§ Problem details:
Every line of the listing that contains the word "centers" is to be copied out.

§ Data for analysis:
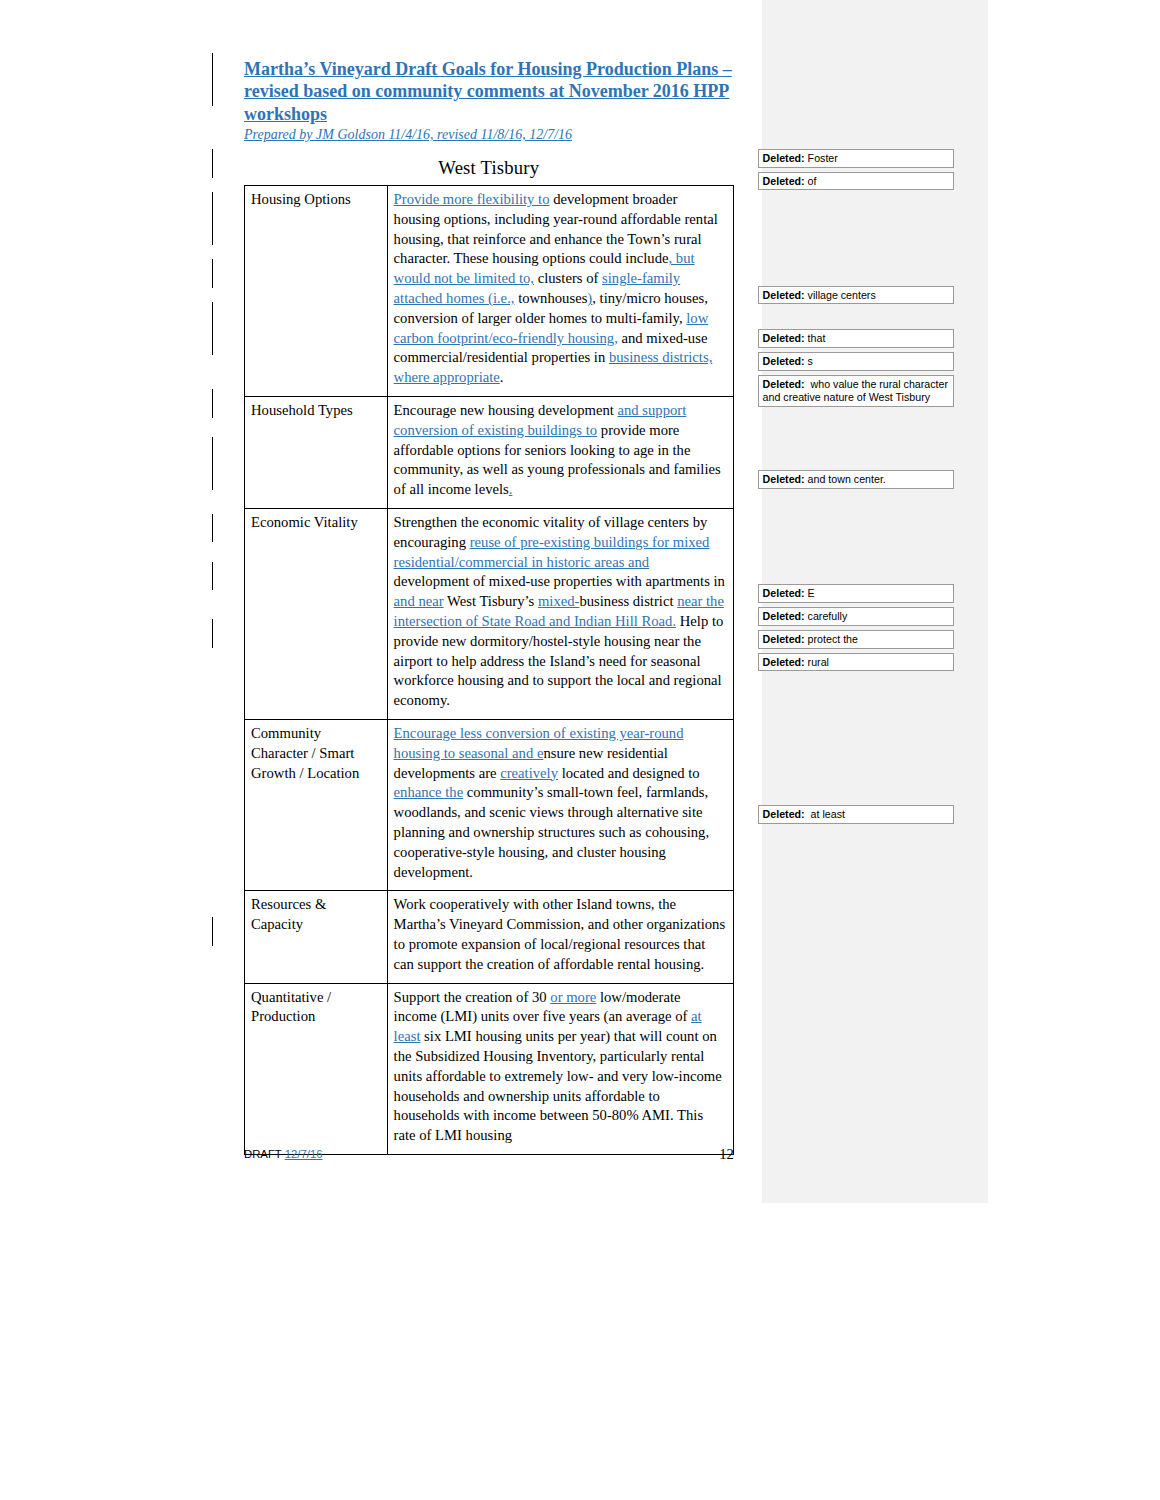Martha’s Vineyard Draft Goals for Housing Production Plans – revised based on community comments at November 2016 HPP workshops
Prepared by JM Goldson 11/4/16, revised 11/8/16, 12/7/16
West Tisbury
| Housing Options | Provide more flexibility to development broader housing options, including year-round affordable rental housing, that reinforce and enhance the Town’s rural character. These housing options could include , but would not be limited to, clusters of single-family attached homes (i.e., townhouses ) , tiny/micro houses, conversion of larger older homes to multi-family, low carbon footprint/eco-friendly housing, and mixed-use commercial/residential properties in business districts, where appropriate . |
| Household Types | Encourage new housing development and support conversion of existing buildings to provide more affordable options for seniors looking to age in the community, as well as young professionals and families of all income levels . |
| Economic Vitality | Strengthen the economic vitality of village centers by encouraging reuse of pre-existing buildings for mixed residential/commercial in historic areas and development of mixed-use properties with apartments in and near West Tisbury’s mixed- business district near the intersection of State Road and Indian Hill Road. Help to provide new dormitory/hostel-style housing near the airport to help address the Island’s need for seasonal workforce housing and to support the local and regional economy. |
| Community Character / Smart Growth / Location | Encourage less conversion of existing year-round housing to seasonal and e nsure new residential developments are creatively located and designed to enhance the community’s small-town feel, farmlands, woodlands, and scenic views through alternative site planning and ownership structures such as cohousing, cooperative-style housing, and cluster housing development. |
| Resources & Capacity | Work cooperatively with other Island towns, the Martha’s Vineyard Commission, and other organizations to promote expansion of local/regional resources that can support the creation of affordable rental housing. |
| Quantitative / Production | Support the creation of 30 or more low/moderate income (LMI) units over five years (an average of at least six LMI housing units per year) that will count on the Subsidized Housing Inventory, particularly rental units affordable to extremely low- and very low-income households and ownership units affordable to households with income between 50-80% AMI. This rate of LMI housing |
Deleted: Foster
Deleted: of
Deleted: village centers
Deleted: that
Deleted: s
Deleted: who value the rural character and creative nature of West Tisbury
Deleted: and town center.
Deleted: E
Deleted: carefully
Deleted: protect the
Deleted: rural
Deleted: at least
DRAFT 12/7/16 12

§ Response below:
| Economic Vitality | Strengthen the economic vitality of village centers by encouraging reuse of pre-existing buildings for mixed residential/commercial in historic areas and development of mixed-use properties with apartments in and near West Tisbury’s mixed- business district near the intersection of State Road and Indian Hill Road. Help to provide new dormitory/hostel-style housing near the airport to help address the Island’s need for seasonal workforce housing and to support the local and regional economy. |
Deleted: village centers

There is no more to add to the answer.